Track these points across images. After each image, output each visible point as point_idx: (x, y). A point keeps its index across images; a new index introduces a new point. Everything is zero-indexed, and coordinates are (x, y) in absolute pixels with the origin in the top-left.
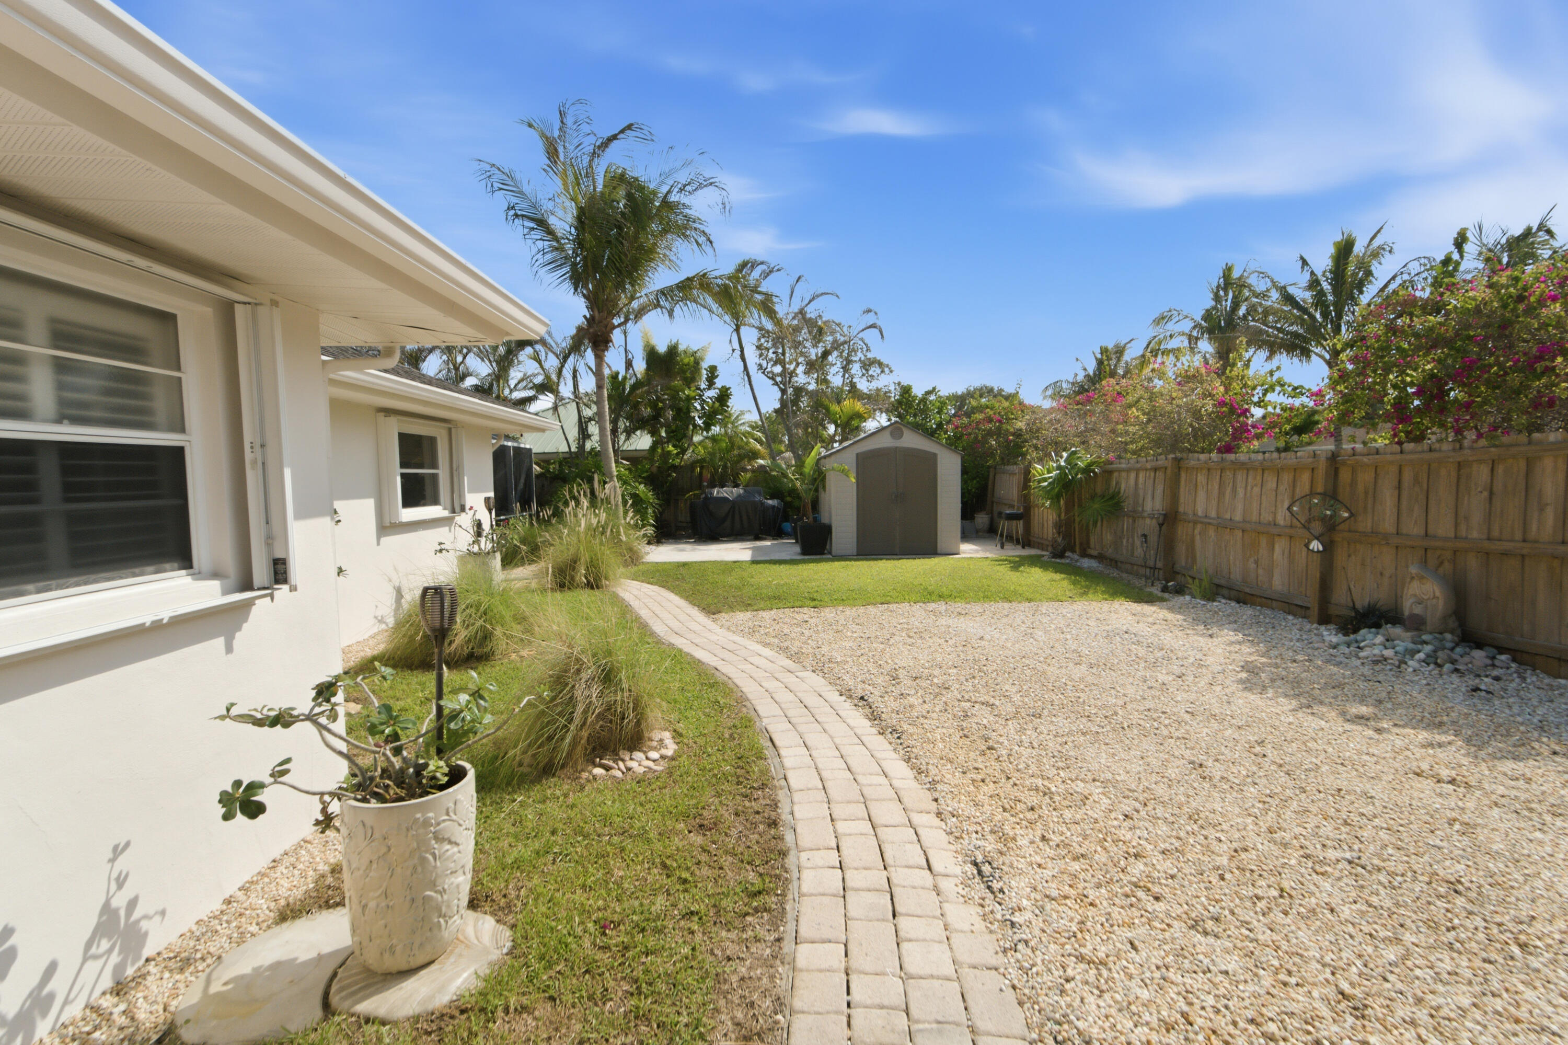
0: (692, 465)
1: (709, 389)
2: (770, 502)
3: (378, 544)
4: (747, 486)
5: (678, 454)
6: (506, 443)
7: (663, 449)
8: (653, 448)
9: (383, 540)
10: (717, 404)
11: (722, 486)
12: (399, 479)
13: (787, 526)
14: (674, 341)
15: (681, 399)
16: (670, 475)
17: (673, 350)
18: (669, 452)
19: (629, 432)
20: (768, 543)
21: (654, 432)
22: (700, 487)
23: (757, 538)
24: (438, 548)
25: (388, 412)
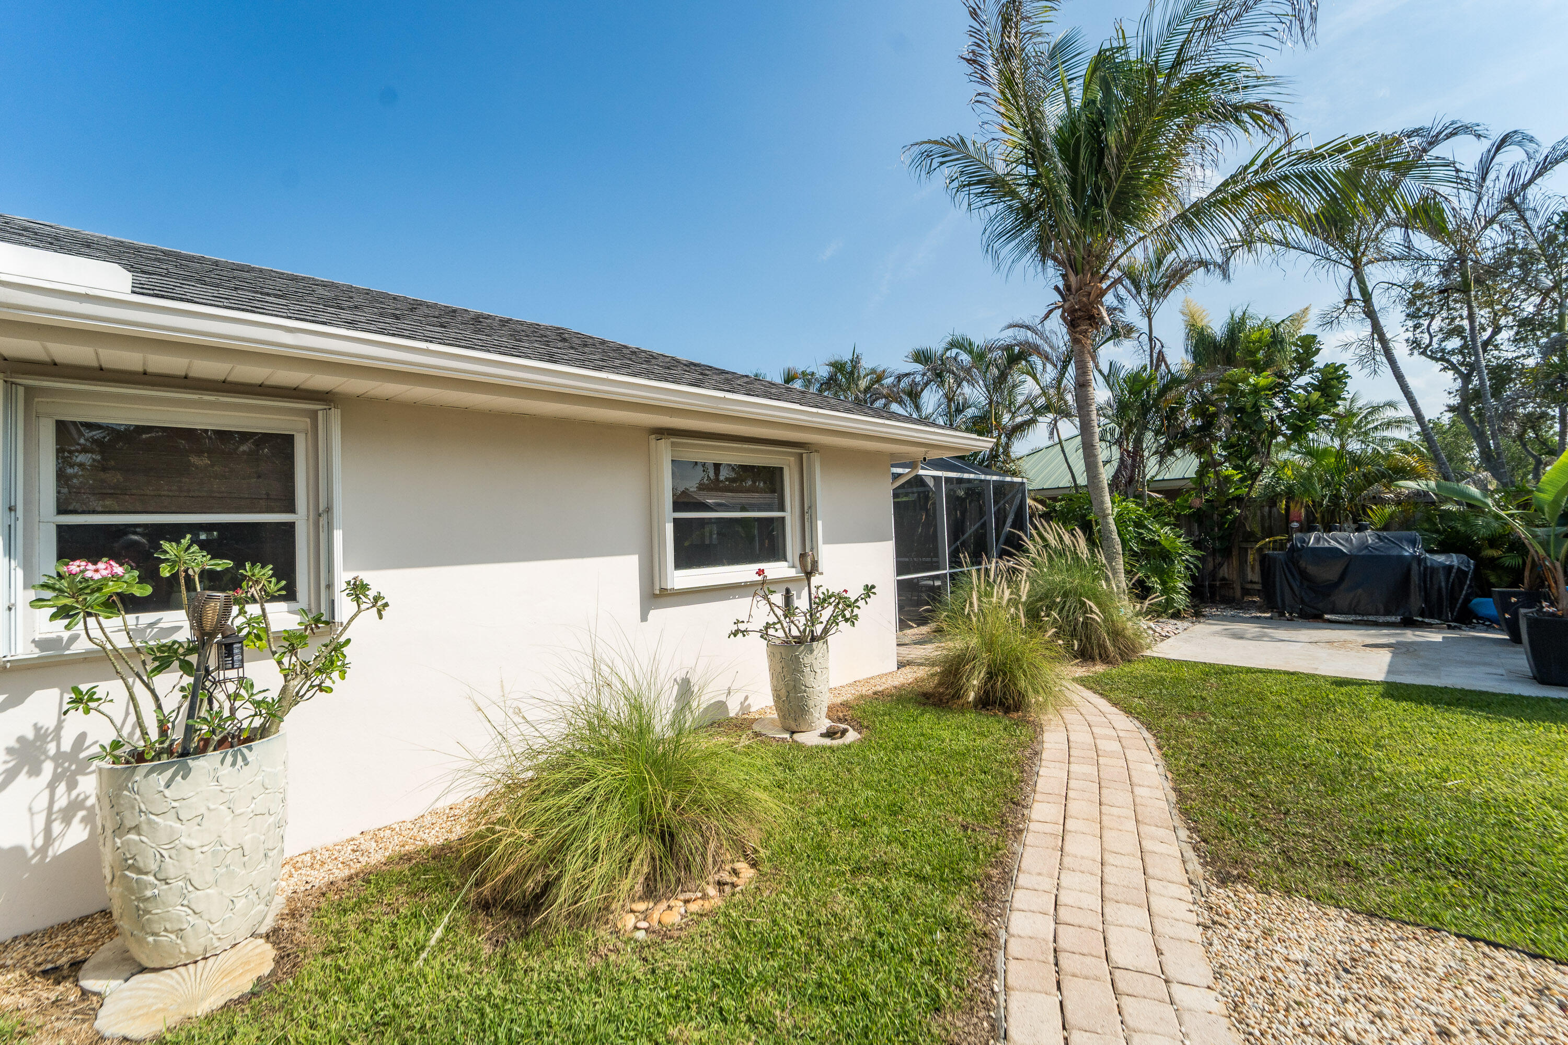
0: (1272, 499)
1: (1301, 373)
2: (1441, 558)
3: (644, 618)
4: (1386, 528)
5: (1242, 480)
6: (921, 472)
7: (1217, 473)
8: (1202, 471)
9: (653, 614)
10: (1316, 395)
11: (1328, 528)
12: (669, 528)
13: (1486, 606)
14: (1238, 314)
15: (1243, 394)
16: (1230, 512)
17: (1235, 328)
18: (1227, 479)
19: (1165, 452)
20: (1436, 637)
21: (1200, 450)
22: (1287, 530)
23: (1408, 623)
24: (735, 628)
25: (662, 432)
┄┄┄┄┄┄
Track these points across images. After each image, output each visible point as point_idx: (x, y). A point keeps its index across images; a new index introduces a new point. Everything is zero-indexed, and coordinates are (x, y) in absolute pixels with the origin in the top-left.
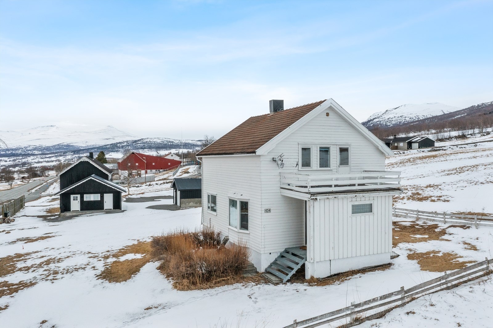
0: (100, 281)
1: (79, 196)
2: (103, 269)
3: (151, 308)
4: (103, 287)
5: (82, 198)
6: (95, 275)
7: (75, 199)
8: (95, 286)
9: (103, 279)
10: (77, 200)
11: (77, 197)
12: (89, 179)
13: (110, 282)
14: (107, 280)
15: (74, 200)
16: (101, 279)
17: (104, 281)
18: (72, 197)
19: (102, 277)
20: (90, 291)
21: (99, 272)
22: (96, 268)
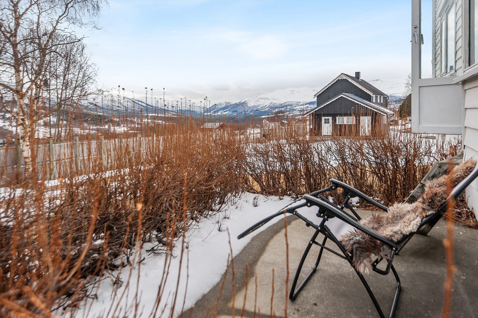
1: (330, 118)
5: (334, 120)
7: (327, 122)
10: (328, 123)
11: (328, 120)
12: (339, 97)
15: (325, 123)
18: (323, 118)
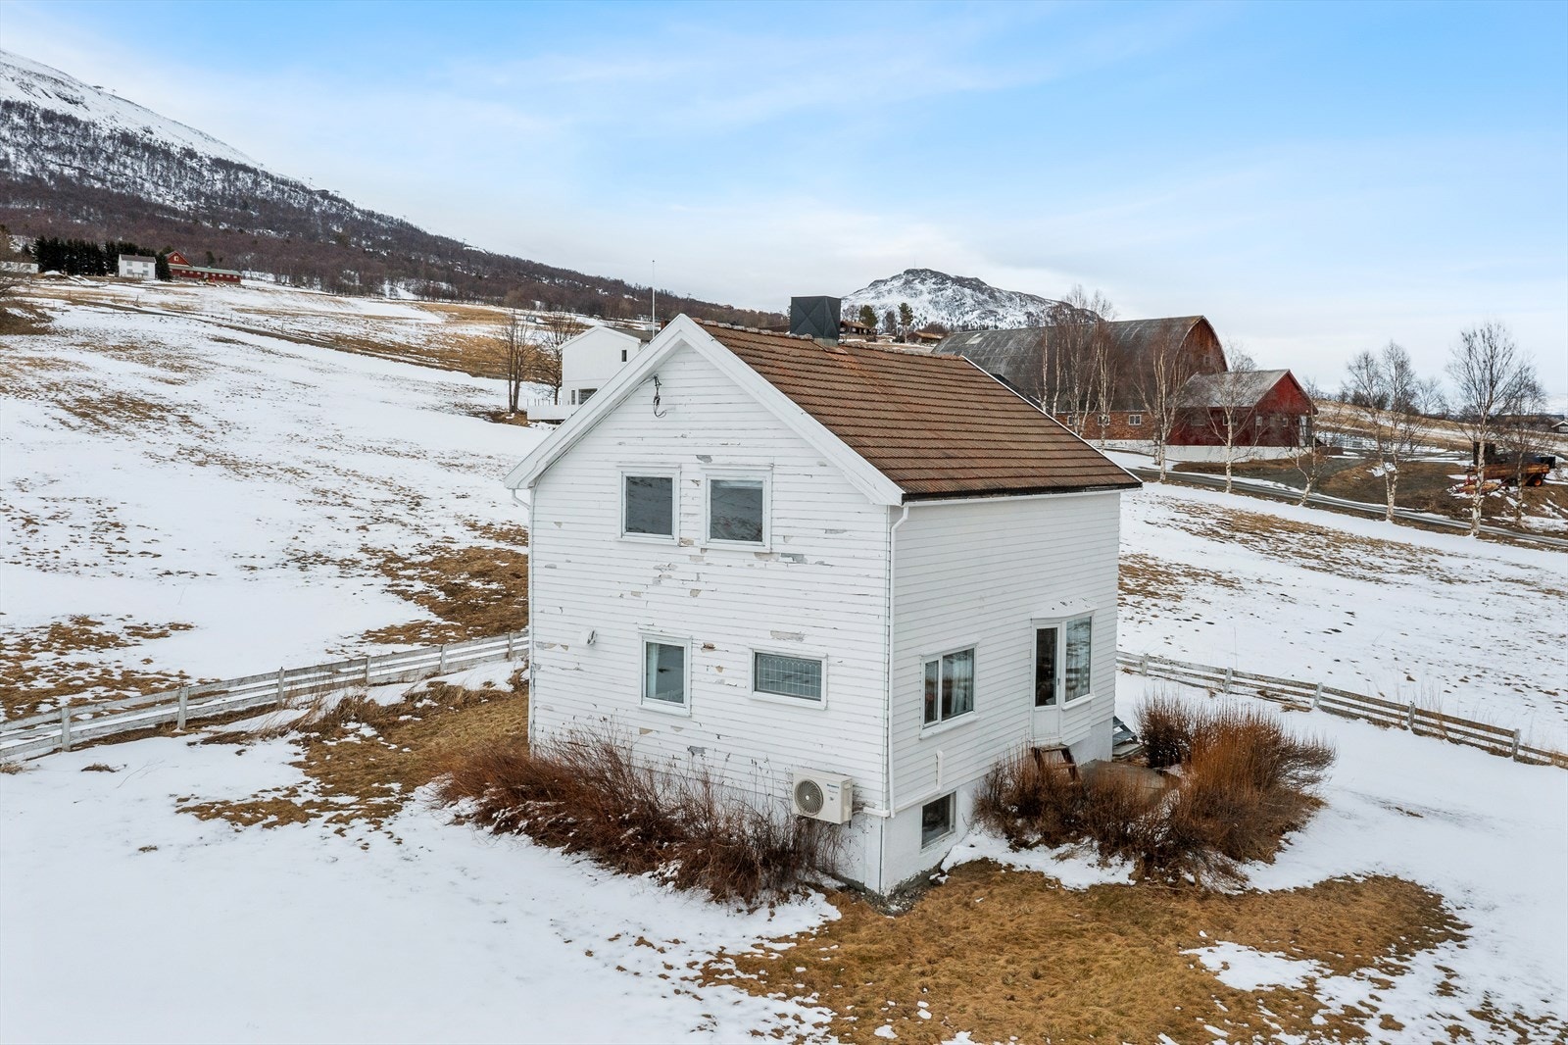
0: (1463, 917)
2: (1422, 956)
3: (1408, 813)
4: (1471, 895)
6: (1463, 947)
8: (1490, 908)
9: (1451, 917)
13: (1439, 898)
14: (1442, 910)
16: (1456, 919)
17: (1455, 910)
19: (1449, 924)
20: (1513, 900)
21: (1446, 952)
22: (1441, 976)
┄┄┄┄┄┄
_The task_.
Above are the records; repeat exactly the lines from the one holding "5: (678, 454)" down to the one holding "24: (438, 548)", end lines included.

_Task answer_.
5: (678, 454)
6: (506, 443)
7: (663, 449)
8: (653, 448)
9: (383, 540)
10: (717, 404)
11: (722, 486)
12: (399, 479)
13: (787, 526)
14: (674, 341)
15: (681, 399)
16: (670, 475)
17: (673, 350)
18: (669, 452)
19: (629, 432)
20: (768, 543)
21: (654, 432)
22: (700, 487)
23: (757, 538)
24: (438, 548)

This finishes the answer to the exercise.